Consortia are to be established by way of application to the NHS Commissioning Board. The Bill simply prescribes that the application must name the proposed commissioning consortia’s accountable officer, include a copy of the constitution and include such other information as the board may specify in the future.
Constitutions are a relatively new concept for NHS bodies, first introduced for foundation trusts. Schedule 2 of the Bill, sets out the information to be included in a constitution. This is the name of each commissioning consortium, the geographic area it covers, its corporate governance arrangements, including decision making procedures. None of these requirements are surprising or controversial. What is notable is that the wording of the Bill is permissive and not prescriptive, leaving consortia to decide their size, membership and governance structure. For example, there is no requirement on a consortium even to have a board – although it is not easy to see how decision making will be carried out without one.
The two prescriptive elements for the constitution are that each consortium must state how it will deal with conflicts of interest and how it will ensure each member effectively participates in the consortium. These more detailed provisions address the risk of consortia simply giving contracts to members’ practices and undermining the Government’s drive towards greater competition in the health market. They also place on consortia the responsibility of ensuring each GP practice is involved in the exercise of its consortium’s functions.
The Bill is far more detailed regarding the obligations of commissioning consortia or as they are named their duties. These include securing continuous improvement in the quality of clinical services and in the outcomes achieved from the provision of such services. Although these duties are qualified in that commissioning consortia must exercise their functions with a view to achieving improvement in quality and outcomes, these are nonetheless obligations which, if not achieved, expose commissioning consortia to legal action.
Similarly, in exercising their functions, commissioning consortia must have regard to the need to reduce inequality between patients in accessing health services and in the outcomes experienced by patients. Commissioning consortia will need, when developing commissioning plans, to demonstrate how these obligations are taken into account.

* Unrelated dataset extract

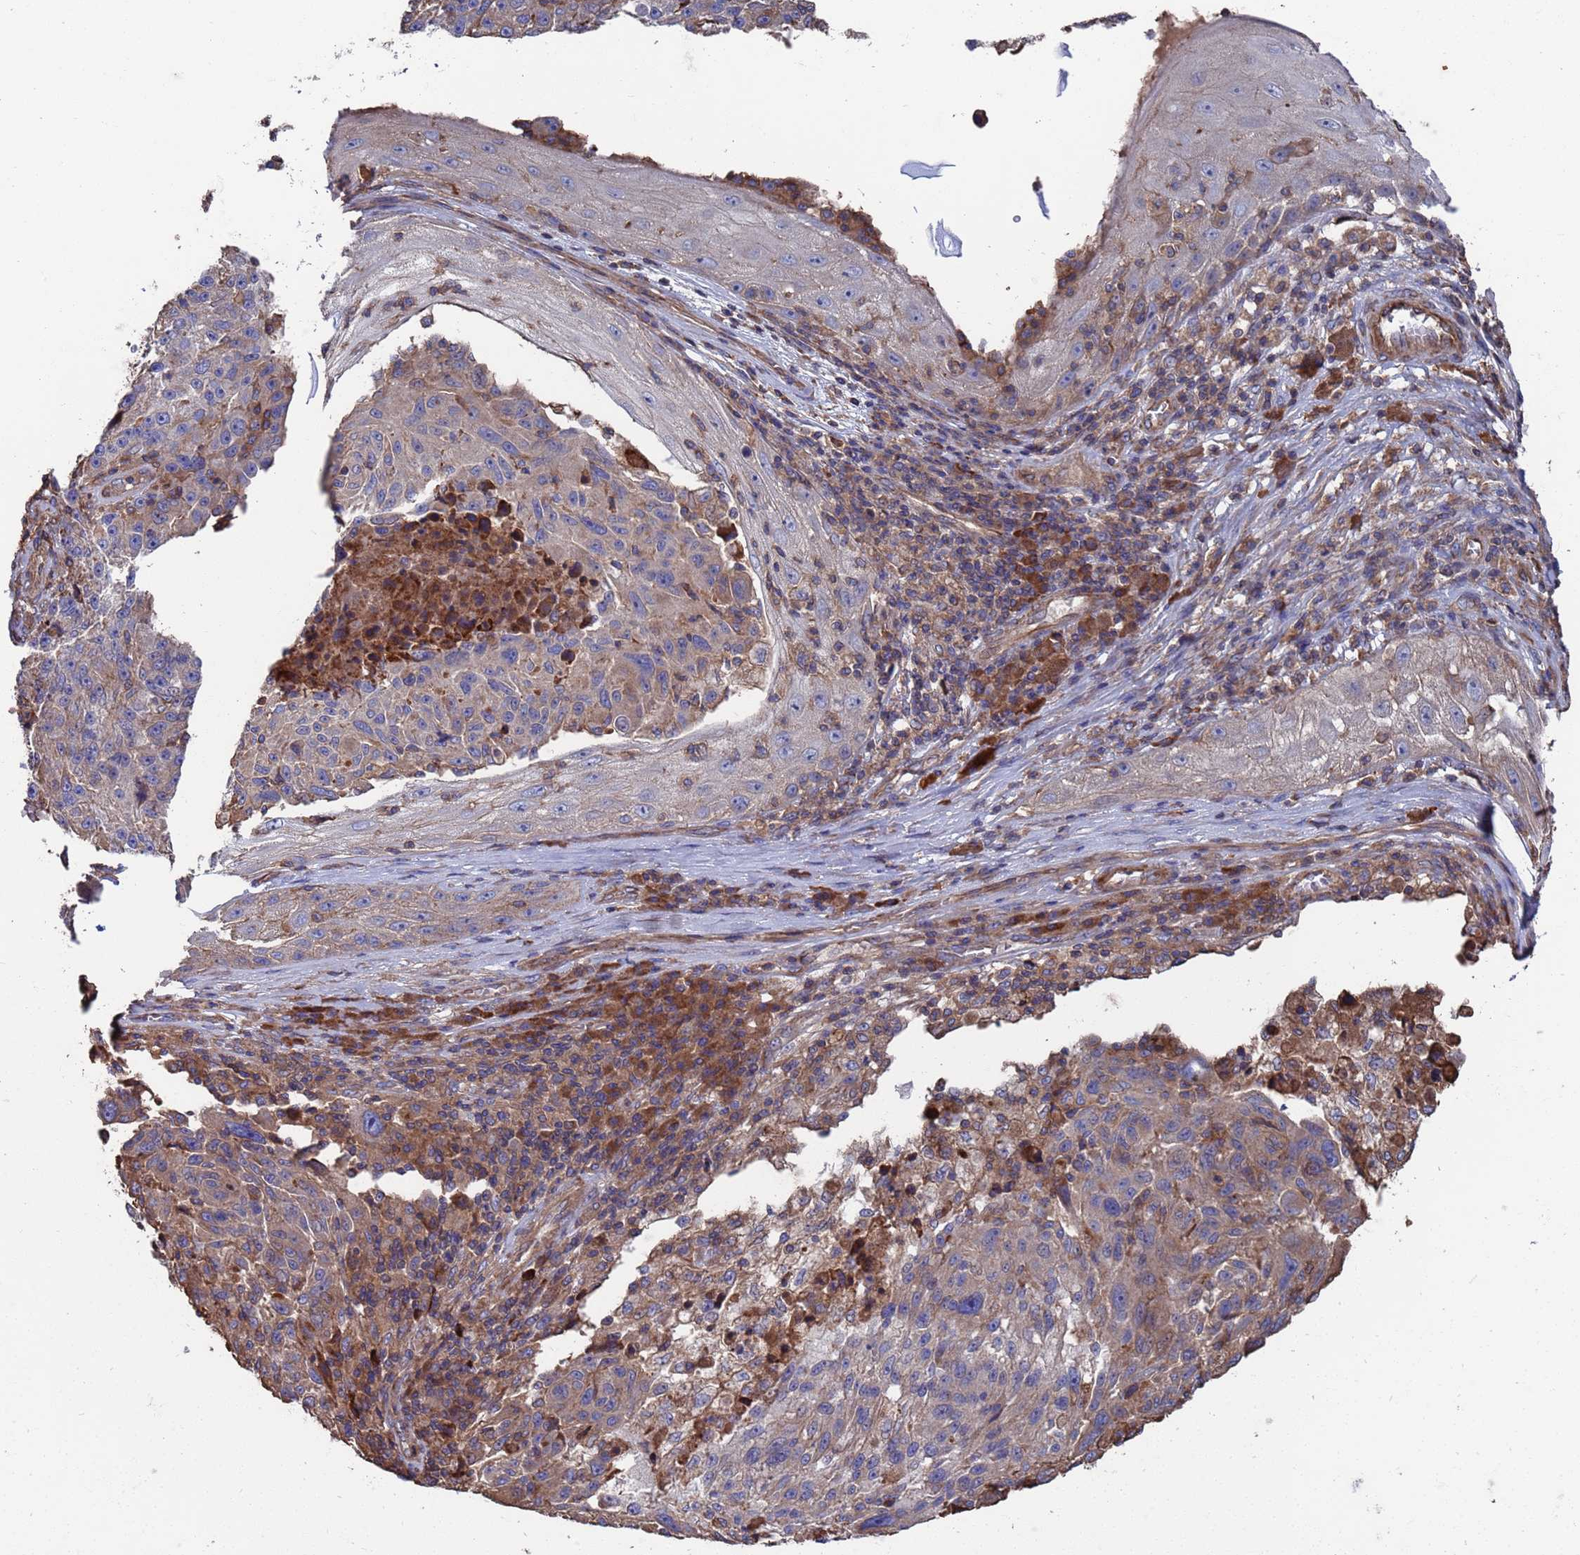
{"staining": {"intensity": "weak", "quantity": "<25%", "location": "cytoplasmic/membranous"}, "tissue": "melanoma", "cell_type": "Tumor cells", "image_type": "cancer", "snomed": [{"axis": "morphology", "description": "Malignant melanoma, NOS"}, {"axis": "topography", "description": "Skin"}], "caption": "Immunohistochemistry (IHC) of human melanoma reveals no staining in tumor cells.", "gene": "PYCR1", "patient": {"sex": "male", "age": 53}}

The NHS Commissioning Board has similar obligations to exercise its functions with a view to achieving improvement in quality and outcomes of clinical services. Interestingly commissioning consortia must assist and support the Board in achieving this in respect of primary medical services. Quite what is expected of consortia here remains to be seen. What the Bill does is provide a framework within which a degree of responsibility for GP services falls to consortia.